Beim Psi-Kongreß trafen sich die Tonbandstimmenforscher

Von Martin Halter

Frau Schäfer und Herr Fornoff sind Kapazitäten auf dem Feld der Tonbandstimmen. Im Saal „Rio“ des Kongreßzentrums zu Basel sind sie gerade dabei, „instrumentelle Kontaktversuche“ zu unternehmen. Dazu braucht man ein Tonband, ein Radio, ein Mikrophon – und dann weiter nichts als den Glauben, daß die Toten, wenn sie uns aus dem Jenseits begrüßen, sich neuzeitlicher Kommunikationsmittel bedienen.

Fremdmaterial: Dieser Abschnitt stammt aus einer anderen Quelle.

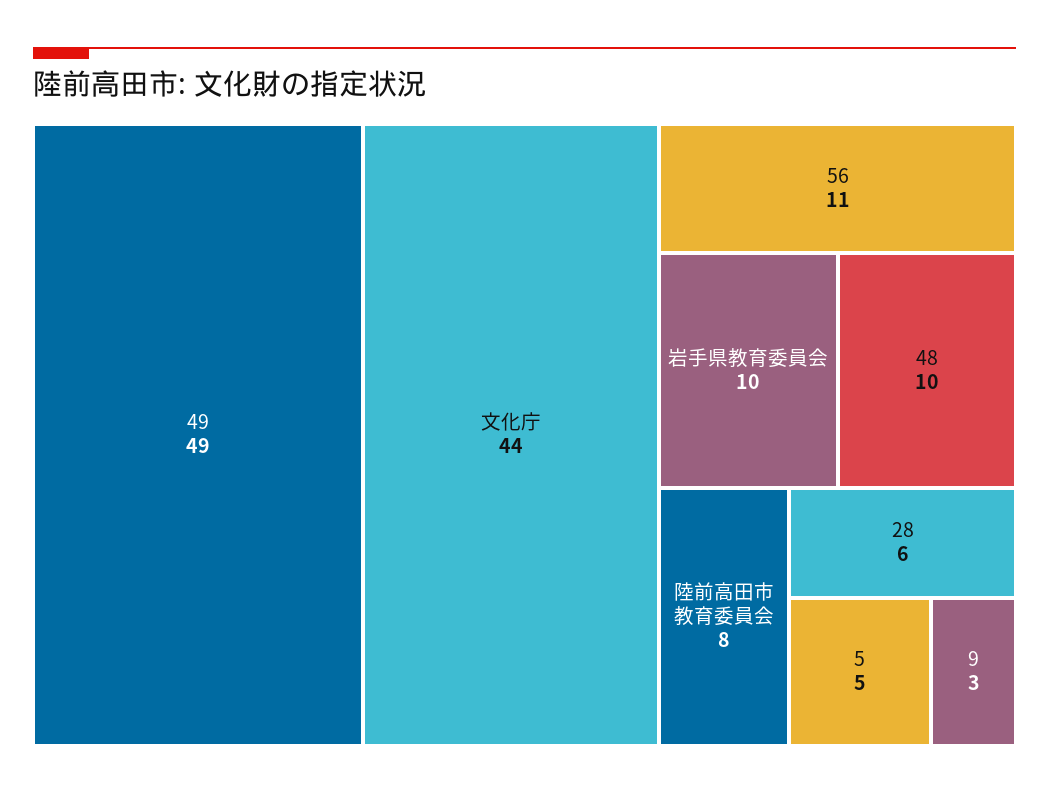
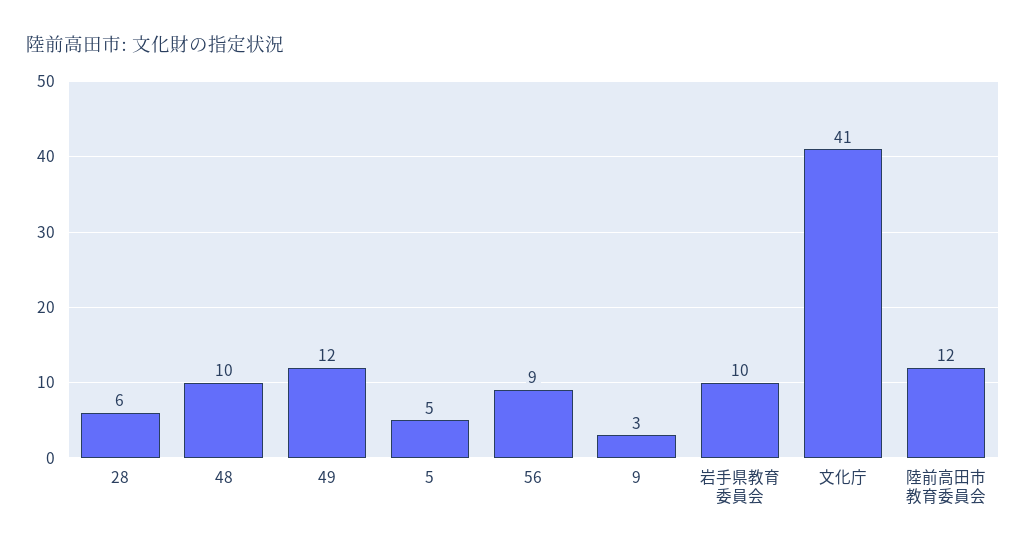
49: 49 -> 12
文化庁: 44 -> 41
56: 11 -> 9
陸前高田市教育委員会: 8 -> 12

Für Hildegard („Heli“) Schäfer, Verfasserin des Bestsellers „Stimmen aus einer anderen Welt“, ist die technische Seite des „Einspielens“ immer noch ein kleines Mysterium. Deshalb bedient Herr Fornoff den Kassettenrekorder. „Je weniger Technik, desto besser der Empfang“, resümiert Frau Schäfer ihre Erfahrungen mit der apparategestützten Transkommunikation, und Herr Fornoff kann dafür bestimmte Tonbandstimmen von drüben einbringen: „Technik ersetzt nicht die Macht der Gedanken“, hat ihm ein gewisser ABX-Juno im letzten Dezember bedeutet, und: „Ein Gespenst findet immer einen Weg. Wir kommen über alle Apparate.“

Nachts und bei trockenem Wetter erzielt man die besten Erfolge, aber ohne die mediale Begabung der Empfänger wären auch die stärksten Geistersender zur Funkstille verdammt. Dennoch wird auf Teufel komm raus technologisch aufgerüstet. Die klassischen Formen der Kontaktaufnahme – Tischerücken, automatisches Schreiben, „direkte Stimmen“ – gelten in Fachkreisen inzwischen als ein wenig altjüngferlich. Für den Hausgebrauch mögen unzuverlässige Medien und Poltergeister ja noch durchgehen – der moderne Spiritismus bevorzugt entschieden die auf Magnetbändern und in Speichern materialisierte Parainformation. Wohl deshalb auch ist Herr Resnik aus Johannesburg in Basel mit seinen Berichten über nur teilweise geglückte Transkommunikationsversuche mit den Ameisen in seiner Badewanne auf wenig Interesse gestoßen.

Ein paar Dutzend Teilnehmer haben sich zum Experimental-Workshop versammelt. Trauernde Hinterbliebene und Neugierige, die jetzt, während Herr Fornoff das Band vor- und zurückspult und mit feinem Ohr auf verdächtige Geräusche abhört, ein Grußwort von Tantchen erhoffen oder doch wenigstens einen Orakelspruch vom Rekorder. Viele sind Mitglieder in einem Tonbandstimmenzirkel und wissen, wovon der Experimentator spricht: „Das Hören muß man erst lernen. Anfänger haben noch kein gutes Gehör.“

Mit unbewaffnetem Ohr hört man das Jaulen und Pfeifen der Kurzwellensender und das Rauschen des Bandes, mit gutem Willen hin und wieder auch ein fernes Krächzen. Fornhoff quittiert jede Anormalität mit einem triumphierenden „Da war was“; Beifall brandet auf, dann beginnt die schwierige Arbeit der Interpretation. Hat die tote Seele eben einen „Gruß aus der Ferne“ durchgegeben, oder nuschelt sie nicht doch „Gute Verbindung“? Sagt sie „Ich bin hier“ oder „Ich Sprech’ mit Hilde“?